Symbiotic Relationships

I once read a quote in an interview with Nick Ogden, the founder of Worldpay: “All fintechs need a bank, not every bank needs a fintech.”

Many fintech companies were born out of frustration with traditional financial services. Despite new front-end features and tools, these products were largely built on aging technology using a traditional bank’s charter to execute on that vision. That model is starting to change as newer middleware and core systems providers—as well as the (still uncertain) OCC fintech charter application process—enter the ecosystem.

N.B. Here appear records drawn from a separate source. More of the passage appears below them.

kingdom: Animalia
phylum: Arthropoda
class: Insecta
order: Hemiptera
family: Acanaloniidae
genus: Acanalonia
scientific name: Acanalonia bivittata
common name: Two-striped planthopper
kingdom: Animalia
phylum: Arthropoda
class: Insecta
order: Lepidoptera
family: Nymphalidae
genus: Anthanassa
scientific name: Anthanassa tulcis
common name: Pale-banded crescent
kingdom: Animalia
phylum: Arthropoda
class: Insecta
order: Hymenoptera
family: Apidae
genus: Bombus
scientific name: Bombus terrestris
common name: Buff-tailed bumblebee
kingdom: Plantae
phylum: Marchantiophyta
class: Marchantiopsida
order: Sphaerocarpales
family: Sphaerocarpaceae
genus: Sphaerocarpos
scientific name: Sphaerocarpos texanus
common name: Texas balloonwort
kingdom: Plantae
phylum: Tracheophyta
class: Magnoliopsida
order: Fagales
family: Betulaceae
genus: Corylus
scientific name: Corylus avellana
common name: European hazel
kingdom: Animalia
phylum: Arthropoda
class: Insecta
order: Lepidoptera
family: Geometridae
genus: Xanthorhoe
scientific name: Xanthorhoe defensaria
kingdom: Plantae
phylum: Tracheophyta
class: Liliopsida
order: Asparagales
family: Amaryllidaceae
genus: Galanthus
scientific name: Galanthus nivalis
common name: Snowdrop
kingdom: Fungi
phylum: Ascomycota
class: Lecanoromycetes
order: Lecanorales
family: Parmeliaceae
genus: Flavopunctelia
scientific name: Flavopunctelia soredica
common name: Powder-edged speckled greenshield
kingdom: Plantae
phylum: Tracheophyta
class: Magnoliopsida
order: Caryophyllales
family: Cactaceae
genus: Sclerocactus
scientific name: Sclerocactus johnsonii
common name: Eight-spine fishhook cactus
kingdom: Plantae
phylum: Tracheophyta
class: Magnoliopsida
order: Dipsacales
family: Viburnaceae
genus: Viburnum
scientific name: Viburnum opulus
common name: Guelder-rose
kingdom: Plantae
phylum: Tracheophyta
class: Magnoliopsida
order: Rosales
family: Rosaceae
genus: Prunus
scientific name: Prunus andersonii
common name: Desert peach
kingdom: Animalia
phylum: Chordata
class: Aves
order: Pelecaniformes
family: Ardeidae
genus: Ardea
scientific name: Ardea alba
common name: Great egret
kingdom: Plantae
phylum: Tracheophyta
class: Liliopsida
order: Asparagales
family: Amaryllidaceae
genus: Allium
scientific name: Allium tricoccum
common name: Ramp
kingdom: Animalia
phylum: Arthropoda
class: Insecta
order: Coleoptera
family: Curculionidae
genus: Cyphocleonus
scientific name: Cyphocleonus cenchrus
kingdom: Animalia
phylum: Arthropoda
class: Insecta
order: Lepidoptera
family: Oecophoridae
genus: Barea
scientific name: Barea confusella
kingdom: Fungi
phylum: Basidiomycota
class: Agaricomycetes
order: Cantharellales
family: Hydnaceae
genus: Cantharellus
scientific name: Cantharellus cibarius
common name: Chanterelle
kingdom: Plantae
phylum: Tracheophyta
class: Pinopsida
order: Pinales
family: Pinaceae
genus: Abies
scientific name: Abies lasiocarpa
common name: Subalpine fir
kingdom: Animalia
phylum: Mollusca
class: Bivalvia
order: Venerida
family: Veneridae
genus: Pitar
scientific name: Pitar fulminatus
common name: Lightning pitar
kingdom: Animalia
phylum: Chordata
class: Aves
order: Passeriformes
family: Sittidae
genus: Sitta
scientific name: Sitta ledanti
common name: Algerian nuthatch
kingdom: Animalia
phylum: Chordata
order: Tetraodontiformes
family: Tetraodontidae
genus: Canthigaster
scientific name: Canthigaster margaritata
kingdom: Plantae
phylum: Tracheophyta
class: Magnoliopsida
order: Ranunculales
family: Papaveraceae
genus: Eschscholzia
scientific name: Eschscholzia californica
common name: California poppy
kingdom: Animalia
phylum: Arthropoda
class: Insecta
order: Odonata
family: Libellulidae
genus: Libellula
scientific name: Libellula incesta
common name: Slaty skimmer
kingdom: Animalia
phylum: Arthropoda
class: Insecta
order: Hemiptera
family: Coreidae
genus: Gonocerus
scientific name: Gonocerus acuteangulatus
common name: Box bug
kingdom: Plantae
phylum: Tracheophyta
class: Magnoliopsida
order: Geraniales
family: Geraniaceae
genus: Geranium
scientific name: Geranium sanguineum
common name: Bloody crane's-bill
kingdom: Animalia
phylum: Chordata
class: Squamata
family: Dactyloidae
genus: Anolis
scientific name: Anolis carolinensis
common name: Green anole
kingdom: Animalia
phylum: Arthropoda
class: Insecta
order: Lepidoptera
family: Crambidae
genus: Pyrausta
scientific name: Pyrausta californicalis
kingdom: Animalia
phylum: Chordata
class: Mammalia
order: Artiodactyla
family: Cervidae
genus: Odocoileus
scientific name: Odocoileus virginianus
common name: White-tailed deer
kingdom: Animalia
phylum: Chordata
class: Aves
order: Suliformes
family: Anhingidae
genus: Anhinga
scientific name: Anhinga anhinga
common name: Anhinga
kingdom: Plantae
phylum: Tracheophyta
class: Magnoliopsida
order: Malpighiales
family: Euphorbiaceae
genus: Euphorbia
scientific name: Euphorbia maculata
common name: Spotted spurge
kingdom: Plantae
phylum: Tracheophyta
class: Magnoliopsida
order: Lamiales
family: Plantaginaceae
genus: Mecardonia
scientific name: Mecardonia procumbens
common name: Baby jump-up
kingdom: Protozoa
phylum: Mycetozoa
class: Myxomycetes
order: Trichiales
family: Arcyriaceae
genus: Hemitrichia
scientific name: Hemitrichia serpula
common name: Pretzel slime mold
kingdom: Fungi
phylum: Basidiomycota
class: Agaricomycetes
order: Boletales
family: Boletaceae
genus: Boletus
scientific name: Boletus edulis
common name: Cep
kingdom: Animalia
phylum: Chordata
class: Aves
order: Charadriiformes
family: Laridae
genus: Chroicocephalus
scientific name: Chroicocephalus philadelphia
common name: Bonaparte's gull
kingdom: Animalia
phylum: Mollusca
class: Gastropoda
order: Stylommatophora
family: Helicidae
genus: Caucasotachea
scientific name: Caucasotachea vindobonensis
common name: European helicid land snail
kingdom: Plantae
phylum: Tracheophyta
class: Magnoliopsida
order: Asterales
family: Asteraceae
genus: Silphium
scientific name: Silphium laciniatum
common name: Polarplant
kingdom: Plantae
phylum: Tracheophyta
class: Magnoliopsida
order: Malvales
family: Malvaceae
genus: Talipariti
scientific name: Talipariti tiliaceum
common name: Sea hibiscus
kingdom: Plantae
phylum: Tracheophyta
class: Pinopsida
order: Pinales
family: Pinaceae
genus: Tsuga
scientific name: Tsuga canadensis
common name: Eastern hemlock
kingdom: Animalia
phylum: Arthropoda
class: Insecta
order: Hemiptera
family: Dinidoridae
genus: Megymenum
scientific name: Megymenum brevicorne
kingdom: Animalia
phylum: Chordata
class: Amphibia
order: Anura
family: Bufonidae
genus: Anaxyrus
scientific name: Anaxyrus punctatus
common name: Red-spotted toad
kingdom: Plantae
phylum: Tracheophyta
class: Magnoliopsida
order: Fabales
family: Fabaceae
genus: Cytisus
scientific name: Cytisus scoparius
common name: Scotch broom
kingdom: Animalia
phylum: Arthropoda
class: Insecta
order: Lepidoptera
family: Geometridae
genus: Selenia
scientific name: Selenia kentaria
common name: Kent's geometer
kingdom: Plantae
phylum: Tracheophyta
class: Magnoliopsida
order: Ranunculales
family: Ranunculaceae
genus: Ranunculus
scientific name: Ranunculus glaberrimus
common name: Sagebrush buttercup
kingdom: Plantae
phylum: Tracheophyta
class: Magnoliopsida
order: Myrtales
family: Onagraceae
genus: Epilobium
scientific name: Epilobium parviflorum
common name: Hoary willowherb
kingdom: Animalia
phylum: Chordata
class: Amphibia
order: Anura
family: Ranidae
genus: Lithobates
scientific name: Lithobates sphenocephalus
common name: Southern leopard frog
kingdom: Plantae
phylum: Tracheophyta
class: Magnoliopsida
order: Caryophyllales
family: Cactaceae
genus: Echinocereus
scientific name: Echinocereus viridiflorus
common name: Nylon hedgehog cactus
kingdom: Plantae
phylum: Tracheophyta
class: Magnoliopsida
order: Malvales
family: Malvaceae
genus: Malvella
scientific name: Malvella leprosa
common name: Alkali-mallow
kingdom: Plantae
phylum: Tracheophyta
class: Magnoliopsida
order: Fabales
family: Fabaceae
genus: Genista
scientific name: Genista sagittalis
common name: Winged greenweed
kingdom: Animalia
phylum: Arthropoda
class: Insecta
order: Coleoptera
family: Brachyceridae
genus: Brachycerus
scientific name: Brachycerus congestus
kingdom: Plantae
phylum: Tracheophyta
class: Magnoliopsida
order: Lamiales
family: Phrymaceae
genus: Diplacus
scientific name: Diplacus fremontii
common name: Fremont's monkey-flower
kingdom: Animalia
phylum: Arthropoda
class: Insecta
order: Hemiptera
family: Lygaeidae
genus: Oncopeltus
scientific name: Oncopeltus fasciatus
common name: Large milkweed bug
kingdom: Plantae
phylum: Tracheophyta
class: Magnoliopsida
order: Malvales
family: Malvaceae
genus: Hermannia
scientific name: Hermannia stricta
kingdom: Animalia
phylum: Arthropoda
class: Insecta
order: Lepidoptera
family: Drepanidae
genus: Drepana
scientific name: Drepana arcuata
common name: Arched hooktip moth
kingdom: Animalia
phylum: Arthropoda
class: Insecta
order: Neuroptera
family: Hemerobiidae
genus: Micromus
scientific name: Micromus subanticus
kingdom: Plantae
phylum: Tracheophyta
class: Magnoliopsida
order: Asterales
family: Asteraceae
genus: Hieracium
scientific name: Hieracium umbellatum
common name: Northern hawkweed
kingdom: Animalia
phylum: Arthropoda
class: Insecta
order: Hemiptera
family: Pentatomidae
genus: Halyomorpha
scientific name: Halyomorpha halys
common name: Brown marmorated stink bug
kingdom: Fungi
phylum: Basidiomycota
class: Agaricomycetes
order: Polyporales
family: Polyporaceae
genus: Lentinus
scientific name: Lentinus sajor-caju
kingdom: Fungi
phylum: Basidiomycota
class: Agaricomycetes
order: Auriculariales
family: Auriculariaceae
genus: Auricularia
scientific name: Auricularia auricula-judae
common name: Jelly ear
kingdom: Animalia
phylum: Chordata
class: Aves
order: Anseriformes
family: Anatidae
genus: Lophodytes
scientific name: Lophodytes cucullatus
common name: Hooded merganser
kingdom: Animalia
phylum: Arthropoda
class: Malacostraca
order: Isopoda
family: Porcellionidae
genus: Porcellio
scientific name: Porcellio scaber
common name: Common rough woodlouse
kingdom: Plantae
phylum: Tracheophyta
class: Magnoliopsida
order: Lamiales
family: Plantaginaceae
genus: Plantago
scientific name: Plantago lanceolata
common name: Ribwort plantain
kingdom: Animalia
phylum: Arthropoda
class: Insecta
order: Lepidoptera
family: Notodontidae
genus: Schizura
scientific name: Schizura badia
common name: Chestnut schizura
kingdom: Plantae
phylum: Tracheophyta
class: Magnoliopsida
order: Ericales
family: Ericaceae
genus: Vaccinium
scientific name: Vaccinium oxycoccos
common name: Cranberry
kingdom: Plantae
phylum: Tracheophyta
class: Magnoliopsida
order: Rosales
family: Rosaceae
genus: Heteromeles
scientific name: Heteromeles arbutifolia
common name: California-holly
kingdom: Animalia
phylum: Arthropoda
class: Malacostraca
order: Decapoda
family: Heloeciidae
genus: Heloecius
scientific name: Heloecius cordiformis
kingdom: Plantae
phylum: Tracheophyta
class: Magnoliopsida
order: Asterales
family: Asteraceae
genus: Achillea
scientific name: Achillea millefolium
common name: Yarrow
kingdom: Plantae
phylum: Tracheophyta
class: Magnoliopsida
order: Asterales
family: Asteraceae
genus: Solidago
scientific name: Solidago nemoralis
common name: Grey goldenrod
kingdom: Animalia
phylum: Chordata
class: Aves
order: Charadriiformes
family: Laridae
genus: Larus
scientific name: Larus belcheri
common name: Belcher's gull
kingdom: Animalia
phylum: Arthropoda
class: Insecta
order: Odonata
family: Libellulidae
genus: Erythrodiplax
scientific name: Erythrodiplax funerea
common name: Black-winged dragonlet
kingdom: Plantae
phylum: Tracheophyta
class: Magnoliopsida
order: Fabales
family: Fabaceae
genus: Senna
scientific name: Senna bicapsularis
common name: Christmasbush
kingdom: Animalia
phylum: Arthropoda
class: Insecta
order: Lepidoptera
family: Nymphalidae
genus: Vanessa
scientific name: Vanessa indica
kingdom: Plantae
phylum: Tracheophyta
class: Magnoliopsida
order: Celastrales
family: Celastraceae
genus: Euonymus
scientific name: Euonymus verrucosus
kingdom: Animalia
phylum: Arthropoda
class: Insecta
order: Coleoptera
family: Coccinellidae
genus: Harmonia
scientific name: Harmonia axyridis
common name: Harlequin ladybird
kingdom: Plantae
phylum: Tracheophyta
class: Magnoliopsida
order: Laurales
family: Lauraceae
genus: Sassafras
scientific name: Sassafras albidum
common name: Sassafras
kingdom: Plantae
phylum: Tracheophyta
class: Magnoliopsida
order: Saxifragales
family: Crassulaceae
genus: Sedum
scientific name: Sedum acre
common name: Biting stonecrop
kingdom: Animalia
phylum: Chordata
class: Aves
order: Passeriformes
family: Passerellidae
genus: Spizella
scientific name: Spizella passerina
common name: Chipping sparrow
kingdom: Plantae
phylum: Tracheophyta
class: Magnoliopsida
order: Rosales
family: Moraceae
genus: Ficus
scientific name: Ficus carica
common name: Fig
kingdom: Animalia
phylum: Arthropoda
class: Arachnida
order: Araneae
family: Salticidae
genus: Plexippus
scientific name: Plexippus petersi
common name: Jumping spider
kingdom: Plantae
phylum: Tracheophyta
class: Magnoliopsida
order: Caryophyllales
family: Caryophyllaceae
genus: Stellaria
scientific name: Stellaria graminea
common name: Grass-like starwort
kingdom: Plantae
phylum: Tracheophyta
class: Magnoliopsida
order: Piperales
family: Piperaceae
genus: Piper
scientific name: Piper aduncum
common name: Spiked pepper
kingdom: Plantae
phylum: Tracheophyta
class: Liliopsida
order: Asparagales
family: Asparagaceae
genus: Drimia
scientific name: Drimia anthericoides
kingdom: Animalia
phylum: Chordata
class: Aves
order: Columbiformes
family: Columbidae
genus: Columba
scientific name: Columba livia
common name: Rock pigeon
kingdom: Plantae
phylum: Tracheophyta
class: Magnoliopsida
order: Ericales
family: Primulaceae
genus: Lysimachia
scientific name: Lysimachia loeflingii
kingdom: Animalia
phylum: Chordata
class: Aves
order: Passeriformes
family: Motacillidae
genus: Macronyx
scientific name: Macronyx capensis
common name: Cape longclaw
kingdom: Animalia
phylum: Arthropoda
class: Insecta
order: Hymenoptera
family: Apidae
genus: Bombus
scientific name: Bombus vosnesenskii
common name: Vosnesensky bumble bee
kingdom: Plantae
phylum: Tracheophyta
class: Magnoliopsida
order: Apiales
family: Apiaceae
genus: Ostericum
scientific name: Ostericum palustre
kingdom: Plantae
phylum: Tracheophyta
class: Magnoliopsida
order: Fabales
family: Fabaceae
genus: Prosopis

I will be watching for companies that are built from the ground up: completely independent, with their own banking license, using a modern core platform, and delivering the customer experience today’s incumbents have yet to master.

Until their arrival, bank and fintech collaboration will continue to flourish. In particular, traditional banks that do not have the budget or resources to build new capabilities in-house will increasingly rely on fintech solutions, either via partnership or acquisition, to expand their capacity for innovation.